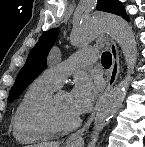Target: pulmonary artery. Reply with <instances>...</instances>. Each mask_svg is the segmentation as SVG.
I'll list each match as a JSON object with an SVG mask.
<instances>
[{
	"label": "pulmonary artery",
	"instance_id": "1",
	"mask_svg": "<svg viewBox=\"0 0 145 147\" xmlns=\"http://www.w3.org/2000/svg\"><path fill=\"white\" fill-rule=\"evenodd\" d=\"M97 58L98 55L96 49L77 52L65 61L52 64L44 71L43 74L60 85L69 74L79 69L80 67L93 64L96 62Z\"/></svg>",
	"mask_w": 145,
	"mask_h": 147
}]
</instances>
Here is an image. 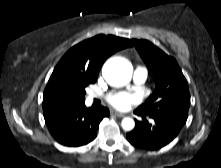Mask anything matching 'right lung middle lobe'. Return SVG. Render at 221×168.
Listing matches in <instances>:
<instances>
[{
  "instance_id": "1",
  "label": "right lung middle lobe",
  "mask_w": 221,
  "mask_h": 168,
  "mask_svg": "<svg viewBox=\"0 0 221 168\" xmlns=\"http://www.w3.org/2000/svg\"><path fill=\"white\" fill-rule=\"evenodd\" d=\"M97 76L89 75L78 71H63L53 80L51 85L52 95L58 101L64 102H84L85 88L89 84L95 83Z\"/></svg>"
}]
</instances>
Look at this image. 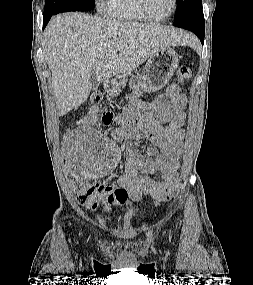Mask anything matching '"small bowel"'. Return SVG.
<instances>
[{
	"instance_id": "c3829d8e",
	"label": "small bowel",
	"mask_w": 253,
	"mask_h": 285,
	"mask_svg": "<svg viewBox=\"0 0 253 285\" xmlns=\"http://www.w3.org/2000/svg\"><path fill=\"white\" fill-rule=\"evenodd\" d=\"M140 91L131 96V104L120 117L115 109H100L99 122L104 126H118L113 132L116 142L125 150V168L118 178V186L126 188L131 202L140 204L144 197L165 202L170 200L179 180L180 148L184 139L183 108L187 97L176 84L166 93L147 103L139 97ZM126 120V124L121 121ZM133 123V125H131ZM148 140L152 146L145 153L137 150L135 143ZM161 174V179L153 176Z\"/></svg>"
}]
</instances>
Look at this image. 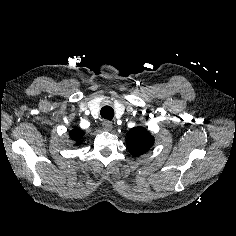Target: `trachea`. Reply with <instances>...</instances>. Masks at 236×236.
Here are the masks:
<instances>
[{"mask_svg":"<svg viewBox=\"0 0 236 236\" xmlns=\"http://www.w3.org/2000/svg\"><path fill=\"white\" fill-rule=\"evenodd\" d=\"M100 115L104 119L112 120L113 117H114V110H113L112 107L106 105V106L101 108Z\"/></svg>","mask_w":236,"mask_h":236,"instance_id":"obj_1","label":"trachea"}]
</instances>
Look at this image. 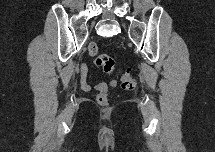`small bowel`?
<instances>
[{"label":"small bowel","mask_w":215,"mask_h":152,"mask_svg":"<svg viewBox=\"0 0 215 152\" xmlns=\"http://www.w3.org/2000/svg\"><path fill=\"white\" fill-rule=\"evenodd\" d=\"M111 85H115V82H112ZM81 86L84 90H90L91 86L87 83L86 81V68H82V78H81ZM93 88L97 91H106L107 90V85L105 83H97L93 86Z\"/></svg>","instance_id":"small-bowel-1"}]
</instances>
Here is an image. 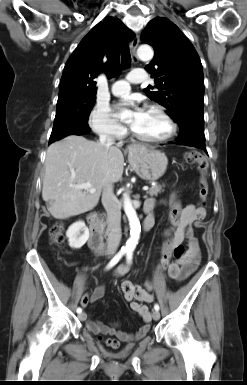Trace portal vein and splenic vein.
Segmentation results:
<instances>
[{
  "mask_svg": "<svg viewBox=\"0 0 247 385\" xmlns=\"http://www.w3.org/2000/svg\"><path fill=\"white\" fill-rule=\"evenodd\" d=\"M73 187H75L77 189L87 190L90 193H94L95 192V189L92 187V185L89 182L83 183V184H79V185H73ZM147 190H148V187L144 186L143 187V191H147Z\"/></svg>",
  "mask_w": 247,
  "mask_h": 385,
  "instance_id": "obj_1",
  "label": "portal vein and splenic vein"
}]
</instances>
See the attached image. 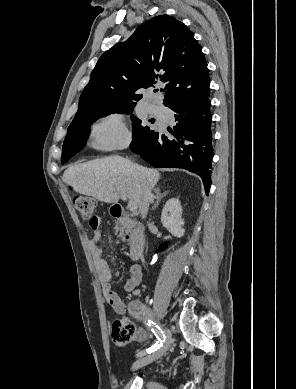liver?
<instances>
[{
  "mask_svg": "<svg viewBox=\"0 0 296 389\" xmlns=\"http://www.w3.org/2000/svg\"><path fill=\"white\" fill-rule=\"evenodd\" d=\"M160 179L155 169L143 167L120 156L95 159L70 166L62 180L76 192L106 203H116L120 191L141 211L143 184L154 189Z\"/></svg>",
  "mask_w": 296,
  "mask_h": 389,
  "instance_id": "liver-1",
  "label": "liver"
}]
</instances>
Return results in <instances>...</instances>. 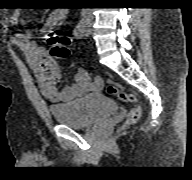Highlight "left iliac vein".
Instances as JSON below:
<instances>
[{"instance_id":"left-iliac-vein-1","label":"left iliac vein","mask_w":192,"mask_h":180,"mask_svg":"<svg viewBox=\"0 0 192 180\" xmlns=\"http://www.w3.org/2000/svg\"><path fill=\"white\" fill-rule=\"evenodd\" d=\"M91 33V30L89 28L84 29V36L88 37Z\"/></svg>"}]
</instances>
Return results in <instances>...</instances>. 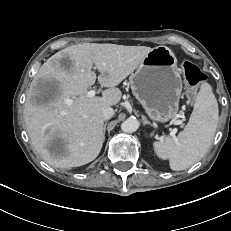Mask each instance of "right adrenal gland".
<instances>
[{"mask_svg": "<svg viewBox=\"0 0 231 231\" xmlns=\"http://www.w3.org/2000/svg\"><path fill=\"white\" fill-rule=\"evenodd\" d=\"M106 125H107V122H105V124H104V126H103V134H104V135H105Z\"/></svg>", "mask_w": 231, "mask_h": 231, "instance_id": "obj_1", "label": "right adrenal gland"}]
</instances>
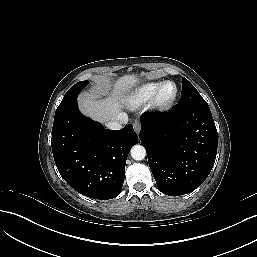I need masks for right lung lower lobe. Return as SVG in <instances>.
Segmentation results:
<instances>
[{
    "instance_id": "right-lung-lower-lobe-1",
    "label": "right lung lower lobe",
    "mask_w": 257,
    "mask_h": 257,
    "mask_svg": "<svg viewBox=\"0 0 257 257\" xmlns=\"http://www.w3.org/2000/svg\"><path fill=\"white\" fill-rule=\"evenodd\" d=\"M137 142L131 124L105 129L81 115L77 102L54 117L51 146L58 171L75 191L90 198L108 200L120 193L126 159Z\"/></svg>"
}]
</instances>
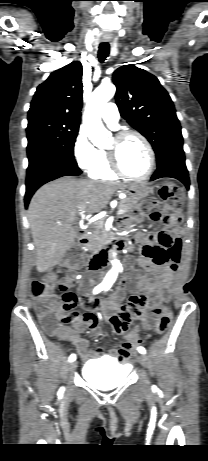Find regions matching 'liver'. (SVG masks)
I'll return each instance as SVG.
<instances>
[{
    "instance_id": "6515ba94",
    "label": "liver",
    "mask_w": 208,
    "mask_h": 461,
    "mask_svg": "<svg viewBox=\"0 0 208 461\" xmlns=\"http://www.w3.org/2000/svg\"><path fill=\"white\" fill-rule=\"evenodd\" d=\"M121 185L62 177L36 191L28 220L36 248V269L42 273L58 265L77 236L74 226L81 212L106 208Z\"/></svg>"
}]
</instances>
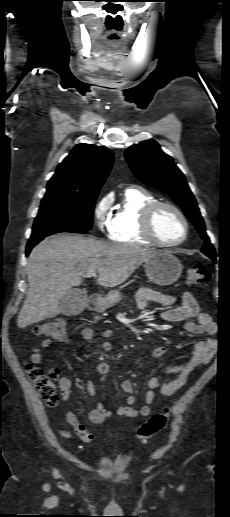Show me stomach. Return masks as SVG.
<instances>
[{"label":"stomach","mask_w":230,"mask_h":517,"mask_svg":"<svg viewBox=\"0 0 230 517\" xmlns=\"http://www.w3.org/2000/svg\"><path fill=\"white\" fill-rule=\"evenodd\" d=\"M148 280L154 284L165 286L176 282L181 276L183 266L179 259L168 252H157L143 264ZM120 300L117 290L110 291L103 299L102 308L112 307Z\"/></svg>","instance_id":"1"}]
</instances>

────────────────

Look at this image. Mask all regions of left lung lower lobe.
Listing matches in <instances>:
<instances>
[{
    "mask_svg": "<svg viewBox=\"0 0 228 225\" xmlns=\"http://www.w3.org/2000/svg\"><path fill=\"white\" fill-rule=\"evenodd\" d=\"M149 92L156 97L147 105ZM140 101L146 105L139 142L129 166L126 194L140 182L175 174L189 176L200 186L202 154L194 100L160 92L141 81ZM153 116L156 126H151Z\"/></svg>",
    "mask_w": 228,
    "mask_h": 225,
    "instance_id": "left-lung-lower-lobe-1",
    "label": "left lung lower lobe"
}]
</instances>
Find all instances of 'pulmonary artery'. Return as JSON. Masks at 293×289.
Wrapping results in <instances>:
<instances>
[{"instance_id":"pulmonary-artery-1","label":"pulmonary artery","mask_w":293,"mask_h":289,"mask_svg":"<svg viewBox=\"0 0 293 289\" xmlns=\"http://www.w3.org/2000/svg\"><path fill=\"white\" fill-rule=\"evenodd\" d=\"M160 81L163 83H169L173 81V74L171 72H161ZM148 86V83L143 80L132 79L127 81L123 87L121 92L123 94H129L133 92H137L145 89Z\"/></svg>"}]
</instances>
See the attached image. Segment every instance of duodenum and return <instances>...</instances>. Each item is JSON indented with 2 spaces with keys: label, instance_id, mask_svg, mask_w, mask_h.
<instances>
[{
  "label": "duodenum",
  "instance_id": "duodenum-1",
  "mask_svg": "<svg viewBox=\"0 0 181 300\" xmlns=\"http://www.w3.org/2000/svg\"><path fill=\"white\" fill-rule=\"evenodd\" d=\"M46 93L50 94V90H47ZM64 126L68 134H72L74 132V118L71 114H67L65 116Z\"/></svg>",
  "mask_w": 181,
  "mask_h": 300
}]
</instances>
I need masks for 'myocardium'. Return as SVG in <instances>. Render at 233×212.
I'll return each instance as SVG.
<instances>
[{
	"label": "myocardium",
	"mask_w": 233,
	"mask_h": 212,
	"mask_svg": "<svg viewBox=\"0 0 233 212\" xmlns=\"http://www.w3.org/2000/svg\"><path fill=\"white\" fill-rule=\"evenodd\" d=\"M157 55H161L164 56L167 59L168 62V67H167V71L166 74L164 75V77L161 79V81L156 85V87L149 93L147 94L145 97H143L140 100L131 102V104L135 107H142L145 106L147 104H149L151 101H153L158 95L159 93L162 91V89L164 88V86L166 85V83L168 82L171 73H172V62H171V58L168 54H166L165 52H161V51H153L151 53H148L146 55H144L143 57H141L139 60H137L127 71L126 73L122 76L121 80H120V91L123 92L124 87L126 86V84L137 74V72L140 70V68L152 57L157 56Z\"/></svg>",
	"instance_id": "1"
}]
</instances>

────────────────

Pull out every line of the data above that contains the string "JSON", and copy each one in full.

I'll list each match as a JSON object with an SVG mask.
Instances as JSON below:
Find all instances of 'pulmonary artery'. Return as JSON. Masks at 293×289.
See the attached image. Segment every instance of duodenum and return <instances>...</instances>. Each item is JSON indented with 2 spaces with keys: label, instance_id, mask_svg, mask_w, mask_h.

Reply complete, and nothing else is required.